Using data and lessons drawn from the city’s successful CVI work, Brent said the Office of Neighborhood and Community Safety will now work to address domestic and intimate partner violence as a major source of violence in Detroit — an area that has not received the same focused citywide prevention strategy. City officials say domestic and intimate partner violence accounted for 17% of homicides in Detroit last year. That figure is one of the clearest signs that Detroit’s next crime reduction gains will require confronting violence that happens behind closed doors, often before it becomes fatal. 

“Our CVI groups have done an incredible job bringing down the number of gang-related homicides and shootings and that work will continue,” Brent said. “What their community work has shown us is that domestic and intimate partner violence is a major source of violence that needs focused attention for us to further reduce homicides in Detroit, saving more innocent lives.”

Brent said staff will be assigned to further research the issue in Detroit and develop strategies that include conflict resolution and restorative practices.

“Domestic violence really can’t be effectively addressed without these two approaches,” Brent said. “Just like CVI work, our job is to change patterns of behavior and to give people options and tool other than violence.”

Community organizations already working on this issue say the city’s decision could set a new standard.
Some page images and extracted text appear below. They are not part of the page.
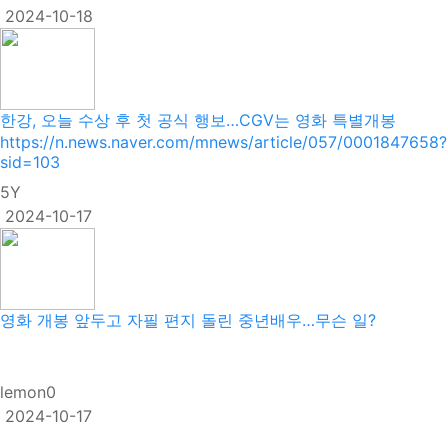
2024-10-18
한강, 오늘 수상 후 첫 공식 행보…CGV는 영화 특별개봉
https://n.news.naver.com/mnews/article/057/0001847658?
sid=103
5Y
2024-10-17
영화 개봉 앞두고 자필 편지 돌린 중년배우…무슨 일?
lemon0
2024-10-17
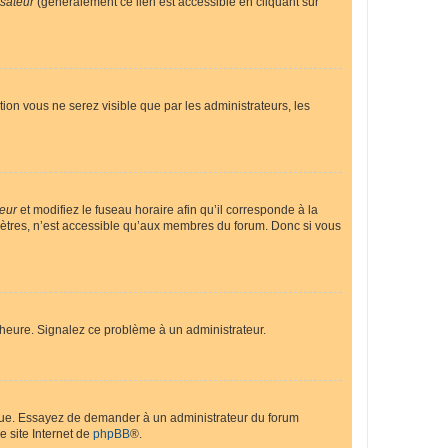
isateur
(généralement ce lien est accessible en cliquant sur
ption vous ne serez visible que par les administrateurs, les
teur
et modifiez le fuseau horaire afin qu’il corresponde à la
mètres, n’est accessible qu’aux membres du forum. Donc si vous
 l’heure. Signalez ce problème à un administrateur.
angue. Essayez de demander à un administrateur du forum
e site Internet de
phpBB
®.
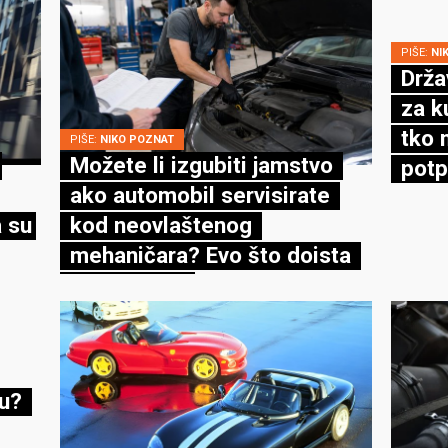
PIŠE:
NI
Drža
za k
tko 
PIŠE:
NIKO POZNAT
Možete li izgubiti jamstvo
potp
ako automobil servisirate
 su
kod neovlaštenog
mehaničara? Evo što doista
kaže zakon
cu?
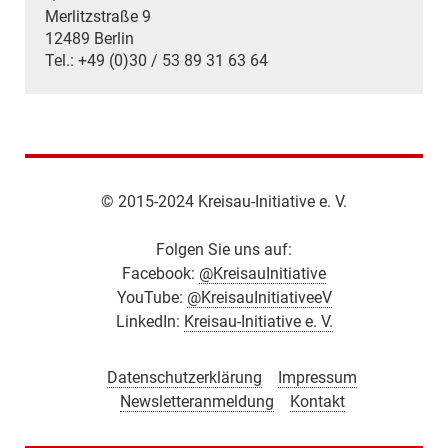
Merlitzstraße 9
12489 Berlin
Tel.: +49 (0)30 / 53 89 31 63 64
© 2015-2024 Kreisau-Initiative e. V.
Folgen Sie uns auf:
Facebook:
@KreisauInitiative
YouTube:
@KreisauInitiativeeV
LinkedIn:
Kreisau-Initiative e. V.
Datenschutzerklärung
Impressum
Newsletteranmeldung
Kontakt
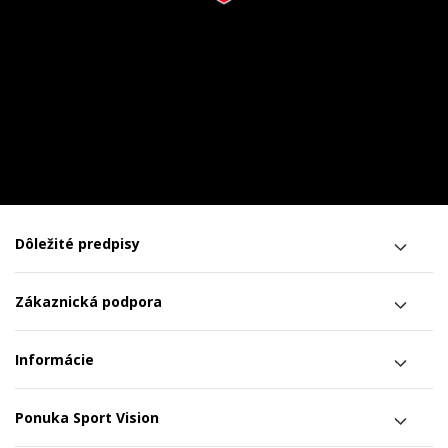
Dôležité predpisy
Zákaznická podpora
Informácie
Ponuka Sport Vision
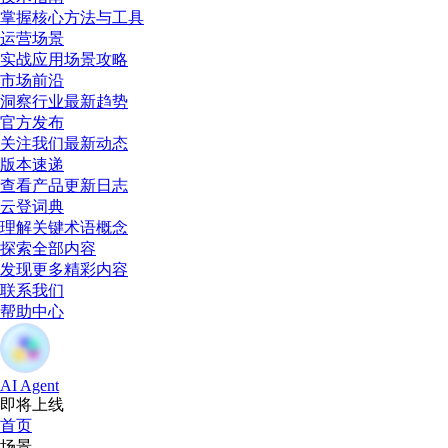
掌握核心方法与工具
运营场景
实战应用场景攻略
市场前沿
洞察行业最新趋势
官方发布
关注我们最新动态
版本速递
查看产品更新日志
云登词典
理解关键术语概念
探索全部内容
发现更多精彩内容
联系我们
帮助中心
AI Agent
即将上线
首页
场景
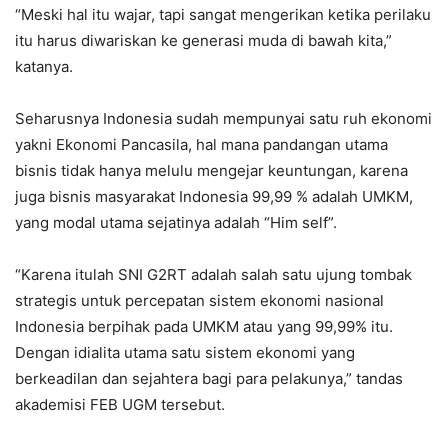
“Meski hal itu wajar, tapi sangat mengerikan ketika perilaku
itu harus diwariskan ke generasi muda di bawah kita,”
katanya.
Seharusnya Indonesia sudah mempunyai satu ruh ekonomi
yakni Ekonomi Pancasila, hal mana pandangan utama
bisnis tidak hanya melulu mengejar keuntungan, karena
juga bisnis masyarakat Indonesia 99,99 % adalah UMKM,
yang modal utama sejatinya adalah “Him self”.
“Karena itulah SNI G2RT adalah salah satu ujung tombak
strategis untuk percepatan sistem ekonomi nasional
Indonesia berpihak pada UMKM atau yang 99,99% itu.
Dengan idialita utama satu sistem ekonomi yang
berkeadilan dan sejahtera bagi para pelakunya,” tandas
akademisi FEB UGM tersebut.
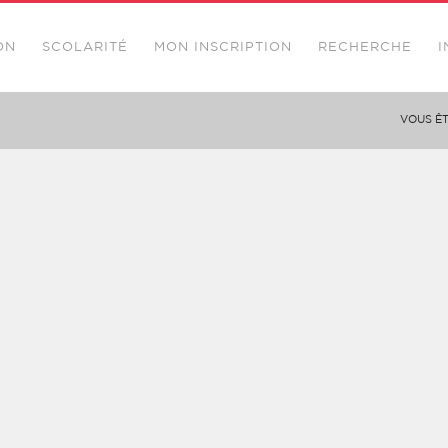
ON
SCOLARITÉ
MON INSCRIPTION
RECHERCHE
I
VOUS ÊTE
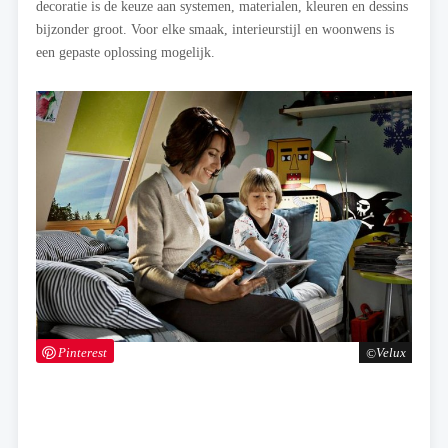
decoratie is de keuze aan systemen, materialen, kleuren en dessins
bijzonder groot. Voor elke smaak, interieurstijl en woonwens is
een gepaste oplossing mogelijk.
Pinterest
Velux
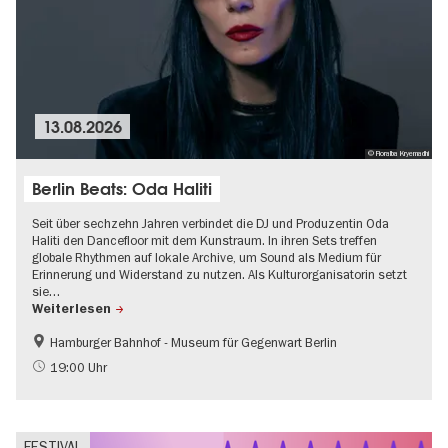
13.08.2026
© Fioralba Kryemadhi
Berlin Beats: Oda Haliti
Seit über sechzehn Jahren verbindet die DJ und Produzentin Oda
Haliti den Dancefloor mit dem Kunstraum. In ihren Sets treffen
globale Rhythmen auf lokale Archive, um Sound als Medium für
Erinnerung und Widerstand zu nutzen. Als Kulturorganisatorin setzt
sie…
Weiterlesen
Hamburger Bahnhof - Museum für Gegenwart Berlin
Experimentelle und zeitgenössische Musik
Gratis
19:00 Uhr
Kultursommer
Open Air
FESTIVAL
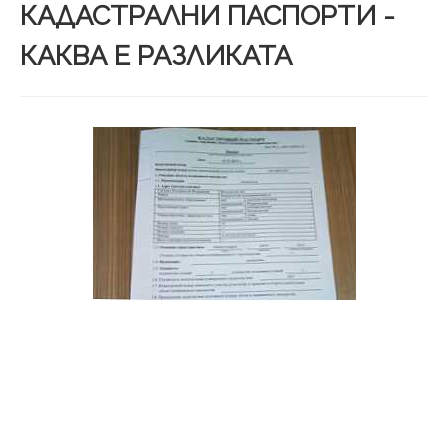
КАДАСТРАЛНИ ПАСПОРТИ -
КАКВА Е РАЗЛИКАТА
“Detroit is the first city to devise a comprehensive strategy from the Mayor’s Office specifically designed to address DVI and IPV-related fatal and nonfatal shootings,” said Negus Vu, president of The People’s Action community organization. “That leadership matters. It sets a precedent. It sends a message that we are not waiting for solutions, we are building them.”

Dr. Keisha Allen, CEO of Black Family Development International Training Institute, emphasized that lasting peace requires neighborhood-level tools, not just crisis response after harm has already happened.

“If we truly desire sustainable, peaceful, and safe communities across Detroit, restorative conflict resolution must be a foundational strategy within our neighborhoods, not an afterthought,” Allen said. “I commend the Mayor’s Office of Neighborhood and Community Safety for recognizing that real safety is co-created with the community through restoration, engagement, and proactive conflict resolution.”

The office will work across city departments and outside partners, including public health agencies, social service providers, law enforcement and criminal justice partners, schools and hospitals, neighborhood organizations, housing and parks departments, Detroit PAL, the Wayne County Dispute Resolution Center, Center for Working Families, and the Department of Human, Homelessness and Family Services.

That list tells the real story of what Detroit is trying to do.

Public safety is no longer being framed as a single department’s job. Detroit is treating safety as a neighborhood condition — something shaped by trauma care, housing, youth support, mediation, reentry, family stability, and whether people can get help before conflict turns into gunfire.

City leaders are betting that the same community-rooted CVI model that helped lower shootings can now help Detroit go further.

For a city that has spent years proving crime can go down, this new office raises a harder and more important question: how does Detroit make safety durable?

Sheffield’s answer, at least on paper, is clear — build the infrastructure, fund the relationships, and let neighborhoods help lead what safety looks like.